The English language is tricky.
For instance, the words “slim chance” and “fat chance” mean the same thing. So maybe the Fort Worth Business Press should not have asked Justin Boots to give us the boot. They took us literally.
Our business produces numerous recognition events each year and one of the gifts we give our winners is a pair of Justin Boots. The boots are popular with all our honorees but are especially prized among the young achievers we recognize at our annual Forty Under Forty awards. In the past, all 40 have been given a pair of Justin Boots featuring our logo and the words “Forty Under Forty.”
Not this year.
Years of partnering with Justin Boots ended when the company notified us in a letter that it was “passing on this partnership.” The letter said the company may reconsider at a later date.
Oh. I know what you’re thinking. The poor Business Press. Whining about the loss of its boot gift. Hey. The U.S. just dropped the mother of all bombs in Afghanistan. Let’s talk about real problems.
OK, but here’s the point: Fort Worth is changing. Sometimes the changes are wonderful, propelling our city toward a brighter future.

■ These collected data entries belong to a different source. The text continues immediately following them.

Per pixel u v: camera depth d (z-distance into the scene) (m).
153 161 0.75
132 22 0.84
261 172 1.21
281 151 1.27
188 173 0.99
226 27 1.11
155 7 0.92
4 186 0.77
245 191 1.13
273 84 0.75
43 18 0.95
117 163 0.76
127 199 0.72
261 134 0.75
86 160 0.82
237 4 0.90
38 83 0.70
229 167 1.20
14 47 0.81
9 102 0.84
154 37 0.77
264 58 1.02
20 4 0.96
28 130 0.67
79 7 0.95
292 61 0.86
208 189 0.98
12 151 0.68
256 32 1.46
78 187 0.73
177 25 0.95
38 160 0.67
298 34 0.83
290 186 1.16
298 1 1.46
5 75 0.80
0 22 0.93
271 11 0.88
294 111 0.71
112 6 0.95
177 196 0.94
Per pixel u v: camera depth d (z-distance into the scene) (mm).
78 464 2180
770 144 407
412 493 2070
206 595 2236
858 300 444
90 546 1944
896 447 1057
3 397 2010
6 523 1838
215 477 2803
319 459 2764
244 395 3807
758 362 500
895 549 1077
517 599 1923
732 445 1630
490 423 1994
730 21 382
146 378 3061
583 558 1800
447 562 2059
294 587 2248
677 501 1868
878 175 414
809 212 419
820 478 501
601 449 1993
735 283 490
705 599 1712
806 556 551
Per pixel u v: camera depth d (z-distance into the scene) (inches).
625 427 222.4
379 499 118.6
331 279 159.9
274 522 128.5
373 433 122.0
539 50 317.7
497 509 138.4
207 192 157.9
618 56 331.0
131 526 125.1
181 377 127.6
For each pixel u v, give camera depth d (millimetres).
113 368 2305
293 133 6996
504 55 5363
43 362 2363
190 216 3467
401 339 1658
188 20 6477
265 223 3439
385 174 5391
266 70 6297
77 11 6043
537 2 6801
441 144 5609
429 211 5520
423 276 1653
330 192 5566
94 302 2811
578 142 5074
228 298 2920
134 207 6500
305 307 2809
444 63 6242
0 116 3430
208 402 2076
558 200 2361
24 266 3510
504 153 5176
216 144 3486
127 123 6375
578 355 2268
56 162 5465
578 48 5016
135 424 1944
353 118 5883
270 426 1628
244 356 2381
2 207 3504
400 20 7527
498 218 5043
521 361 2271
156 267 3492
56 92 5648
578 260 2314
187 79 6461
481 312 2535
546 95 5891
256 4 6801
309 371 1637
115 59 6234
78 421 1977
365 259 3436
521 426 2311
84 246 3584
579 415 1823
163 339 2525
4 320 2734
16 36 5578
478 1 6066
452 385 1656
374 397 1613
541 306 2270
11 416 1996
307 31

But sometimes the changes are painful and destructive, betraying the spirit of community that once made this place so unique.
In this case, the problem isn’t just that the Fort Worth Business Press has been dumped by Justin Boots – a local newspaper’s longstanding partnership with a legendary local company severed with little warning or explanation. The bigger problem is what this development represents.
The letter from Justin Brands president Greg Crouchley said Justin is reviewing all past donations, sponsorship and partnerships because “we are now a division of a much larger company.” True enough, the company once owned and operated locally by John Justin Jr. is now owned by Warren Buffett’s Nebraska-based Berkshire Hathaway conglomerate.
That’s the same Warren Buffett, by the way, who was in Austin on April 17 lobbying state officials for a special exemption to Texas law that would allow him to sell cars here. Buffett said “jump” and the Legislature asked “how high?”
Buffett’s company is big enough to ask Texas for a favor and get it – and apparently too big to do a favor for 40 Texans who’ve devoted their still young lives to making our state and city a better place to live.
When John Justin came calling to ask a favor or ask a business leader to serve a worthy cause you didn’t hesitate. You said, “Sure thing, Mr. Justin” because you knew he would return the favor without blinking.
He worked with men who carried on his traditions, people such as J.T. Dickinson and Randy Watson, who until last fall ran Justin Brands.
Now Greg Crouchley runs the company and when we phoned him to discuss the boot partnership, we were told he has “an office here” but there was a strong intimation he has an office elsewhere.
Four days later, we were still awaiting a return phone call.
John Justin would have called that poor manners.